Narongrit KantathutI; Kasisak Luangpatom-aramI; Siam KhajarernI; Parinya LeelayanaI; Piya CherntanomwongI
DOI: 10.21470/1678-9741-2022-0447
ABSTRACT
Introduction: This study evaluated myocardial protection and clinical outcomes when using lactated Ringer’s solution as the base solution for del Nido cardioplegia compared with histidine-tryptophan-ketoglutarate (HTK) solution in valvular surgery.BSA = Body surface area
CPB = Cardiopulmonary bypass
HTK = Histidine-tryptophan-ketoglutarate
IABP = Intra-aortic balloon pump
ICU = Intensive care unit
IQR = Interquartile range
LVEF = Left ventricular ejection fraction
NYHA = New York Heart Association
SD = Standard deviation
STS = Society of Thoracic Surgeons
INTRODUCTION
Cardioplegia is one of the critical components of myocardial protection during cardiac surgery. Traditional cardioplegia is usually administered repetitively every 20 minutes. On the other hand, single-dose cardioplegia is typically administered once or with extended dosing intervals, allowing for fewer disruptions and improving the surgical workflow, which can lead to shorter aortic occlusion periods or reduced operative time[1,2]. Recent studies have demonstrated its usefulness and safety for myocardial protection in single cardiac valve surgery. In addition, theoretical advantages and outcome studies have led to the increased popularity of single-dose cardioplegia in complex valve procedures and minimally invasive valve surgery[3,4,5,6].

-.-.-

▶ Exercises to complete
[a] List every reference number cited in the introduction section of the cardioplegia article.
[b] Continue the introduction of the cardioplegia article, starting after its final sentence.

-.-.-

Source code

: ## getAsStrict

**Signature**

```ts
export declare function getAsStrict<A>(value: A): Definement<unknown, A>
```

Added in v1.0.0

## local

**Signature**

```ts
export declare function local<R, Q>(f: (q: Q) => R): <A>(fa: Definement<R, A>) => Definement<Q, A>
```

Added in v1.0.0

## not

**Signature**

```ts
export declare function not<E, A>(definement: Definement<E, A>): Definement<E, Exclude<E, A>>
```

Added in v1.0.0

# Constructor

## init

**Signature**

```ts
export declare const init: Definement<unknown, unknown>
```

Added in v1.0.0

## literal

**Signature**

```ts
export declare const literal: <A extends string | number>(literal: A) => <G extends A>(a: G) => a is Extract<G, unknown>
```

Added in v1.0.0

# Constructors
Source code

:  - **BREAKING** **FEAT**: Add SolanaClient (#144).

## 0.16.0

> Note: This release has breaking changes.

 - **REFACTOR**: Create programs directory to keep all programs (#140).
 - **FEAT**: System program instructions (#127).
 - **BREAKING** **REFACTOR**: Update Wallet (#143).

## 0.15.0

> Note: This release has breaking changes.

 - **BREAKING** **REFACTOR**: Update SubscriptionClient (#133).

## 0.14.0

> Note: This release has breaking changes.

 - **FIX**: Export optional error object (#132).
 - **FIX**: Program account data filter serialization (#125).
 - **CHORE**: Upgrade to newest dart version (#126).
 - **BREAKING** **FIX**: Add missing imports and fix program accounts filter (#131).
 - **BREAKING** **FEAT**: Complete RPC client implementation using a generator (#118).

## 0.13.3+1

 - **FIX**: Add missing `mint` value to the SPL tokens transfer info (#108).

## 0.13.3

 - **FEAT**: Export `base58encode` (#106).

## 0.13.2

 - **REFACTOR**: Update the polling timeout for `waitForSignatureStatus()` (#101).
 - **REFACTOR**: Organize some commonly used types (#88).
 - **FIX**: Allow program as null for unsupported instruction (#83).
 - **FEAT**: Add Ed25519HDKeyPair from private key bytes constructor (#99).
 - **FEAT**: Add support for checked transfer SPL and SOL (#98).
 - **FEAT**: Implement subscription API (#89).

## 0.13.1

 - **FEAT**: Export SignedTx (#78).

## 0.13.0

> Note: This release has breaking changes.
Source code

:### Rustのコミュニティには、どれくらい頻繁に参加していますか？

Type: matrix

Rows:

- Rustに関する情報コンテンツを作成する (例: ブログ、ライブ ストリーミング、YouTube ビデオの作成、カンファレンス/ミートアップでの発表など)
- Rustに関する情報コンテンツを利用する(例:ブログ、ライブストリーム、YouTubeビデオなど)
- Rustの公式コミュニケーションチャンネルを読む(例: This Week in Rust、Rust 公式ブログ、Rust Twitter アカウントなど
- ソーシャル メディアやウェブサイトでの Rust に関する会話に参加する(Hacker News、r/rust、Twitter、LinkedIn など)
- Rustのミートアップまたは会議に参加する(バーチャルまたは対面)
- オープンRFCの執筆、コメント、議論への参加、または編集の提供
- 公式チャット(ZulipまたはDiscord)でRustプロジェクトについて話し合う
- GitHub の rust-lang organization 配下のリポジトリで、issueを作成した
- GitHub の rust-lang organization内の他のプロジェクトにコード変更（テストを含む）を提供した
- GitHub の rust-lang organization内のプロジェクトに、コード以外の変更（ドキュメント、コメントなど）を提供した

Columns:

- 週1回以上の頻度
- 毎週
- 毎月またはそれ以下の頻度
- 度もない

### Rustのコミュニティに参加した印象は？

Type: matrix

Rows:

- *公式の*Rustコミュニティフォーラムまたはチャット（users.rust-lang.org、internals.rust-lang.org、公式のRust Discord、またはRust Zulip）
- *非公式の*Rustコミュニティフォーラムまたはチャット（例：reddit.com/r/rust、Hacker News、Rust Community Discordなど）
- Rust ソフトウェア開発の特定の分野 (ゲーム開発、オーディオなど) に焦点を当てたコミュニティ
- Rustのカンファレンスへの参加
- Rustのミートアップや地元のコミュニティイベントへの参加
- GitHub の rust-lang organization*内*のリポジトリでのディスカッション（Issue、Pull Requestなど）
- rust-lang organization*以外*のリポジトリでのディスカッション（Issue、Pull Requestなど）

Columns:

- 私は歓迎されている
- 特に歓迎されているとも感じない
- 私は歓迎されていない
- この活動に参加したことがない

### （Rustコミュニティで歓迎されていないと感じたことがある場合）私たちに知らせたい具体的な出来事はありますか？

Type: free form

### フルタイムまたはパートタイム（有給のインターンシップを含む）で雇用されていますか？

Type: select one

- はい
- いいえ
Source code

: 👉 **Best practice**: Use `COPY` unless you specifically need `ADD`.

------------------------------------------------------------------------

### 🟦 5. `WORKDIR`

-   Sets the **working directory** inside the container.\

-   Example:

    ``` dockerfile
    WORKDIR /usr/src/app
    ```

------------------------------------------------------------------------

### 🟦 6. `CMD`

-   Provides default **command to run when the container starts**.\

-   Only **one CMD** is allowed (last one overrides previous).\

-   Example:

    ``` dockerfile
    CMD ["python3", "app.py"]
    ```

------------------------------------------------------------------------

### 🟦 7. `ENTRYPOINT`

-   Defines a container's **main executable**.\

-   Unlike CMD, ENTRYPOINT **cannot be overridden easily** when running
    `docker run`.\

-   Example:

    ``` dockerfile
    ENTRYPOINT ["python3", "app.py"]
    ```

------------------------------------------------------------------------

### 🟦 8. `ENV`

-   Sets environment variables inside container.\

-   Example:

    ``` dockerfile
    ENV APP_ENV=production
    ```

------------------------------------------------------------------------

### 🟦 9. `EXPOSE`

-.-.-

▶ List of answers
[a] 1, 2, 3, 4, 5, 6

[b]
Histidine-tryptophan-ketoglutarate (HTK) solution (HTK or Custodiol®; Koehler Chemi, Alsbach-Haenlien, Germany) and del Nido cardioplegia are single-dose cardioplegia available in many cardiac centers. HTK cardioplegia was first described by Bretschneider[7]. It provides equivalent clinical outcomes compared to traditional multidose cardioplegia[5,8]. In addition, it is also used in organ preservation (heart, kidney, and liver) for transplantation. At our institution, HTK cardioplegia has been the standard single-dose cardioplegia for myocardial protection in both pediatric and adult cardiac surgery for a decade.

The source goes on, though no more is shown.